It is worth contrasting this with how a social platform handles the same problem. Instagram re-encodes every upload and discards EXIF as a side effect of its pipeline, which we documented in does Instagram actually remove EXIF data. Google Photos is the opposite by design: it is a library that keeps your metadata and only removes a single field, conditionally, on one sharing path. Neither approach is something to lean on, but they fail in different directions.

Why does a Google Takeout export scatter metadata into JSON files?

If you have ever exported your library through Google Takeout, you have met the most misunderstood part of this whole question. A Takeout archive does not always carry the full metadata inside each image. Instead, Google writes a companion JSON file next to every photo — renamed in late 2024 from the old IMG_1234.jpg.json form to IMG_1234.jpg.supplemental-metadata.json — and puts the authoritative date taken, GPS location and description in there.

The reason is architectural. Google Photos stores a lot of metadata in its own database rather than only in the file: a location you corrected by hand, a date Google inferred for a scan, a description you typed. That database metadata was never written back into the image's EXIF, so when Takeout assembles your export it dumps that information into the sidecar JSON to avoid losing it. The practical result trips people up constantly: the exported .jpg can show a wrong or missing date and no coordinates when you open it in another app, while the real values sit unread in the .json beside it. Delete the JSON without merging it back and that metadata is gone for good. This is the same sidecar pattern we describe in what a sidecar file is — metadata living in a second file beside the image, where anything you do to the photo alone never touches it.

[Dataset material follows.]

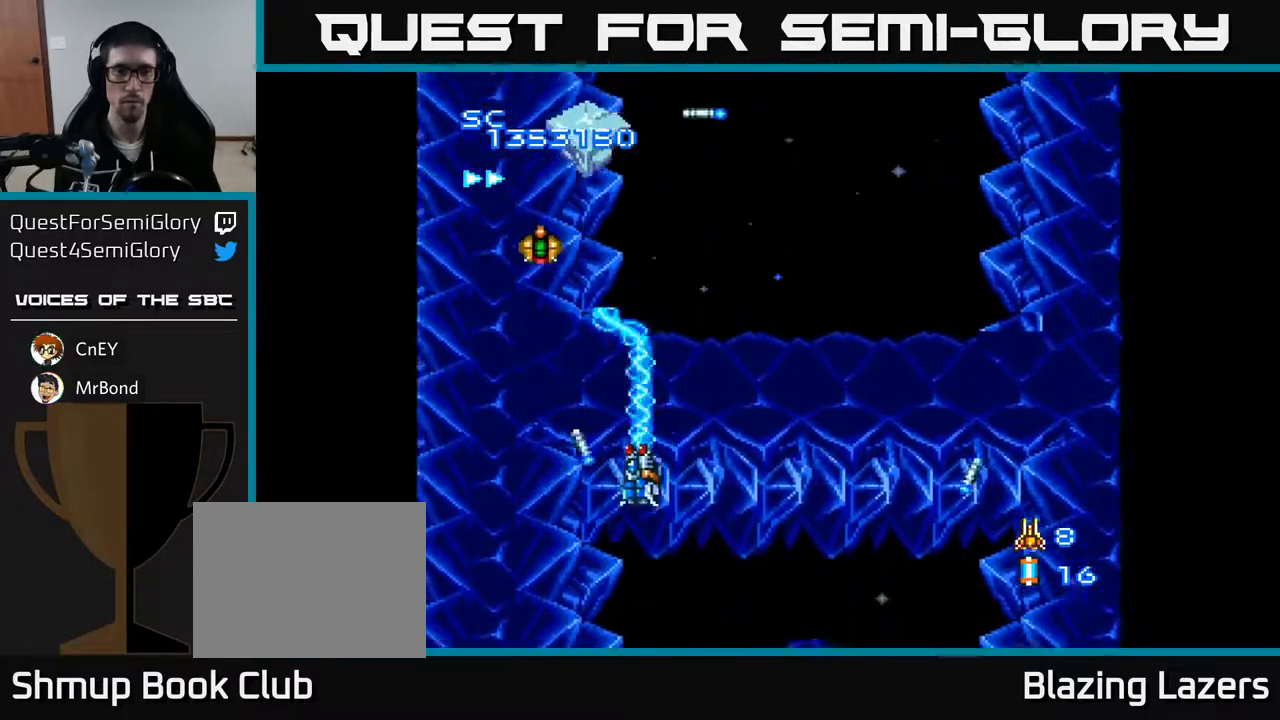
{"buttons": ["A", "DPAD_DOWN", "DPAD_RIGHT"], "right_stick": "center", "events": [[33, "DPAD_UP", "down"], [117, "DPAD_LEFT", "up"], [267, "DPAD_LEFT", "down"], [300, "DPAD_UP", "up"], [350, "DPAD_LEFT", "up"], [367, "DPAD_DOWN", "down"], [433, "DPAD_RIGHT", "down"]]}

There is a privacy reading of this that cuts against the usual panic. A Takeout image whose GPS lives only in the sidecar is, on its own, a file with no embedded coordinates. But this is an accident of how Google exports, not a cleaning step you can trust: re-encode that image through certain tools and the database never mattered; download the same photo a different way and the EXIF is fully populated. You cannot predict which version of your file you are holding, which is the whole problem with relying on a platform's quirks instead of controlling the file yourself.

What does Google Photos never remove?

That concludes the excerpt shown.